§ Written instruction
Can you copy word for word the part of the material below that opens with the line containing "order: Decapoda" and continues through the final line?
** Begin Material to process **
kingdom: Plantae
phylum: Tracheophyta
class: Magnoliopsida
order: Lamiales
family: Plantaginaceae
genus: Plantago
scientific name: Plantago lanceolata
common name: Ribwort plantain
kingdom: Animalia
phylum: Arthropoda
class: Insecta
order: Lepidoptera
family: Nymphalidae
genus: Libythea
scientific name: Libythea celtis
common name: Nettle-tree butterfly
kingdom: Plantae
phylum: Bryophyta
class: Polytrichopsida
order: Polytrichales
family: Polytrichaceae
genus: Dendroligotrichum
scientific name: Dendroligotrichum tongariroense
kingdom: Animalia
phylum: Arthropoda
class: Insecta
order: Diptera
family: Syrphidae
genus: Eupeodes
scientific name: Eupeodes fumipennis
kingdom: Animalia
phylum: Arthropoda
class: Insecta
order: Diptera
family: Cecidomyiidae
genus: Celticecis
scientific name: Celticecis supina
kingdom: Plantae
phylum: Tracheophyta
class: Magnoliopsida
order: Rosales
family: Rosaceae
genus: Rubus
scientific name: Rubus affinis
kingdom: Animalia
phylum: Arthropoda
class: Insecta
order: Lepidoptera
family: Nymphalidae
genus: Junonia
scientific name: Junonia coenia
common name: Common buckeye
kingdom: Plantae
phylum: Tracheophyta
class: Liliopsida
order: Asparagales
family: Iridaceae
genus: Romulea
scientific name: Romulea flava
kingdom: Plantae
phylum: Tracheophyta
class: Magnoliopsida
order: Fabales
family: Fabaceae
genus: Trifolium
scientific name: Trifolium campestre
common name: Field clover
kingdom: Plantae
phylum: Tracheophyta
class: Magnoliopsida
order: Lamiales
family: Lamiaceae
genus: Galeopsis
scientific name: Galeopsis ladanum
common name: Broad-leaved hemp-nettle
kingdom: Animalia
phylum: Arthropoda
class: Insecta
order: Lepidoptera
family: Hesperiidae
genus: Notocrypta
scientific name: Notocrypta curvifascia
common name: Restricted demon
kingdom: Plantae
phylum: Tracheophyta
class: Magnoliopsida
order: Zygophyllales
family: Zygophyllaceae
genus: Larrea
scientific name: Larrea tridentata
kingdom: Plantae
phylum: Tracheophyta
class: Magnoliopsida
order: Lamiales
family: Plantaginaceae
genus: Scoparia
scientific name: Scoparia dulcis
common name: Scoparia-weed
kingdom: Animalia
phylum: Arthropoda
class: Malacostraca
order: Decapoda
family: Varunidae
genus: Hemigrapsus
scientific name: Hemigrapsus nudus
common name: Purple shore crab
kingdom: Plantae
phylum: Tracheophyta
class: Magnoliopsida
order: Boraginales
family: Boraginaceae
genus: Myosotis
** End Material to process **
§ Full output
order: Decapoda
family: Varunidae
genus: Hemigrapsus
scientific name: Hemigrapsus nudus
common name: Purple shore crab
kingdom: Plantae
phylum: Tracheophyta
class: Magnoliopsida
order: Boraginales
family: Boraginaceae
genus: Myosotis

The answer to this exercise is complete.